KKB Papua Sandera Pesawat Eks Menteri Susi Selama 2 Jam, Tuntutannya Aneh, Minta Dibagi Dana Desa

Susi Pudjiastuti

POJOKSATU.id, JAYAPURA – KKB Papua menyandera pesawat milik mantan menteri KKP Susi Pudjiastuti selama dua jam di Lapangan Terbang Wangbe, Distrik Wangbe, Kabupaten Puncak, Papua.

KKB Papua menyandera pesawat perintis milik Susi Air jenis Pilatus PC-6 S1-9364 PK BVY. TNI mengatakan, aksi KKB itu dipicu rasa kecewa lantaran tak diberi dana desa oleh kepala kampung setempat.

Seperti diketahui, sekitar pukul 06.20 WIT, Jumat (12/3), sekitar 30 anggota KKB mendatangi Lapangan Terbang Wangbe dengan membawa dua puncuk senjata api laras panjang.

“KSB (kelompok sipil bersenjata) sempat mengancam agar pesawat maskapai Susi Air dilarang membawa penumpang aparat TNI/Polri dan KSB juga menyampaikan kekecewaannya dengan kepala kampung karena tidak memberikan dana desa,” ujar Kepala Penerangan Kogabwilhan III Kolonel Czi IGN Suriastawa, Jumat (12/3/2021).


Keterangan itu berdasarkan penjelasan pilot pesawat Captain Ian John Terrence Hellyer.

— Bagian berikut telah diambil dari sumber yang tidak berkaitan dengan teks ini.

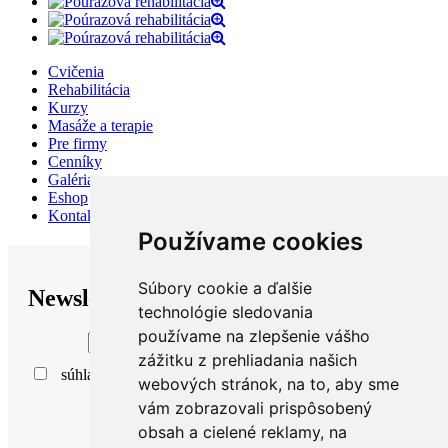
Cvičenia
Rehabilitácia
Kurzy
Masáže a terapie
Pre firmy
Cenníky
Galéria
Eshop
Kontakty
Používame cookies
Súbory cookie a ďalšie
Newsletter
technológie sledovania
používame na zlepšenie vášho
zážitku z prehliadania našich
súhlasím so
spracovaním osobných údajov
webových stránok, na to, aby sme
vám zobrazovali prispôsobený
obsah a cielené reklamy, na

Menurut Kolonel Suriastawa, sebelum melepaskan sandera, KKB berpesan ke pilot pesawat Susi Air, dilarang membawa penumpang aparat TNI/Polri dan supaya dana desa diberikan kepada mereka.

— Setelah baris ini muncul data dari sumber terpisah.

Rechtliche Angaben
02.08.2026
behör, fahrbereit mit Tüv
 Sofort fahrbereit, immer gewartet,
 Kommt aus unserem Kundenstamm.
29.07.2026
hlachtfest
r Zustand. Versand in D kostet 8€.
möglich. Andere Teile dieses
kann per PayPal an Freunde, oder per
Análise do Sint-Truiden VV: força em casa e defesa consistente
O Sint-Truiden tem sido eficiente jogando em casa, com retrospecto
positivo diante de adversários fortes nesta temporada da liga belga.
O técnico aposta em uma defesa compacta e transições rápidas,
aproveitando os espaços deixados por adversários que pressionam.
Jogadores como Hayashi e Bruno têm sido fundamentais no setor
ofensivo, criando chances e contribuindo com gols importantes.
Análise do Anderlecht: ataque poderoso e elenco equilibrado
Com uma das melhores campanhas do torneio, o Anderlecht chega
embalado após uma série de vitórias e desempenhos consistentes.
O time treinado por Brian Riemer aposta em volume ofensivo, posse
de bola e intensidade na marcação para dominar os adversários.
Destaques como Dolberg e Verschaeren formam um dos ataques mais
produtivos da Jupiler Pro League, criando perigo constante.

“Menurut pilot, dua di antara puluhan (anggota) KKB membawa senjata laras panjang. Beruntung selama disandera dua jam, pilot dan tiga penumpang tidak mengalami tindak kekerasan. Walaupun merasa khawatir akan keselamatannya karena sempat ditodong senjata,” kata Suriastawa.

Pesawat milik Susi Pudjiastuti yang disandera KKB Papua selama dua jam pada Jumat 12 Maret 2021 (ist)

Dari keterangan pilot, anggota KKB yang melakukan penyanderaan tersebut sempat mengancam agar pesawat maskapai Susi Air dilarang membawa penumpang aparat TNI-Polri.

Selain itu, KKB juga menyampaikan kekecewaannya dengan kepala kampung karena tidak memberikan dana desa.

Pesawat milik PT ASI Pudjiastuti Aviation itu semula terbang dari Timika ke Lapangan Terbang Wangbe, Jumat (12/3).

Pesawat perintis itu membawa tiga penumpang, yaitu Ricky Dolame, Arikala Dolame, dan Arike Wandikbo.

Mereka sempat disandera 30 orang KKB sekitar pukul 06.20 WIT. Mereka sempat disandera selama dua jam.

Beruntung, selama disandera dua jam, pilot dan tiga penumpang tidak mengalami tindak kekerasan oleh KKB.

Lapangan Terbang Wangbe sendiri berjarak 43 km dari Sinak atau 48 km dari Sugapa. Area itu belum terjangkau jaringan telepon serta internet.